I diversi racconti in cui si articola il libro di Sánchez, che Mac immagina di riscrivere, hanno una qualche radice nelle sue letture o sono del tutto inventati?
Tutti quei racconti vengono dalle mie letture: sono ricordati e, perciò, un po’ modificati dal fatto stesso di essere ricordi. Perché nel ricordare siamo soliti inventare abbastanza, giusto?
Lei ha senminato nel romanzo chiuse di frasi, o passaggi, che istituiscono dei salti logici, in cui Mac passa bruscamente da un argomento all’altro: è per mimare le libere associazioni del pensiero?
È per dare a quei passaggi un tono marcatamente umoristico: sin dal primo momento l’autore ride del povero Mac, a volte è crudele e lo trasforma in un ridicolo amateur della scrittura.
In fondo, il problema di Walter, ossia come trovare una sua voce di romanziere, è uno dei problemi principali di tutti gli scrittori. Lei crede avere cambiato voce nel corso della sua evoluzione di romanziere?
L’acerbo romanzo scritto dal vicino di Mac trent’anni prima, Un problema per Walter, è in realtà un libro intitolato Una casa per sempre, che ho pubblicato nel 1988 a Barcellona e del quale, al momento di scrivere questo mio ultimo romanzo ho mantenuto solo la trama di «biografia obliqua», opera di un ventriloquo. Nel riscrivere quel mio vecchio romanzo, ho raddoppiato il numero di racconti che conteneva, e in questo modo la struttura si è ampliata ed è visibilmente migliorata. Il risultato è che ora risalta la formidabile archiettura struttura del romanzo, una struttura quasi onirica. Lo stesso è successo alla mia opera che, con il passare del tempo, è diventata più complessa: una vera benedizione, perché se quello che scrivo adesso fosse identico a quello che scrivevo trent’anni fa, sarei semplicemente un mostro. E lo sono, un mostro, ma non a causa della mia scrittura, ma per il mio spietato – nei confronti di me stesso – senso dell’umorismo.
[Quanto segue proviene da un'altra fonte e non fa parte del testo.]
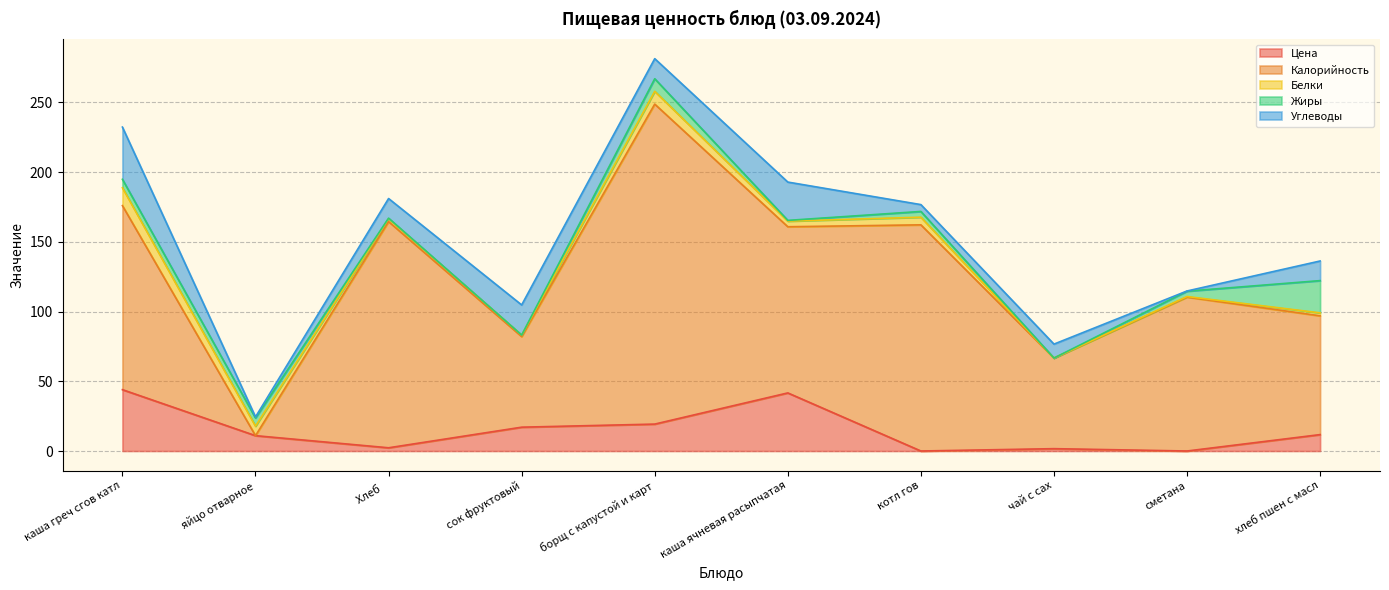

Which category has the lowest value across all series?

котл гов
Anche questo romanzo, come già «Kassel non invita alla logica» è una sorta di variazione su un viaggio ai confini dell’immaginazione. Il suo interesse per le arti visive contemporanee, dunque forme di arte che presuppongono l’emancipazione dal bello, è sempre stato molto forte. Ci vede una parentela con il genere di romanzo che la interessa?
Un viaggio ai confini dell’immaginazione? Senza dubbio: una esplorazione dell’abisso, in cui includo il sospetto che le arti visuali siano il luogo nel quale è confluita l’eredità degli scrittori modernisti, Joyce e compagnia. Il fatto che l’arte non si proponga più di fabbricare nulla, ma solo di generare situazioni e contesto, mi sembra dare luogo a un territorio davvero molto fertile. Il mondo editoriale vive troppo prigioniero della logica del mercato, mentre quello artistico è molto più flessibile, inquieto e pieno di lampi all’orizzonte.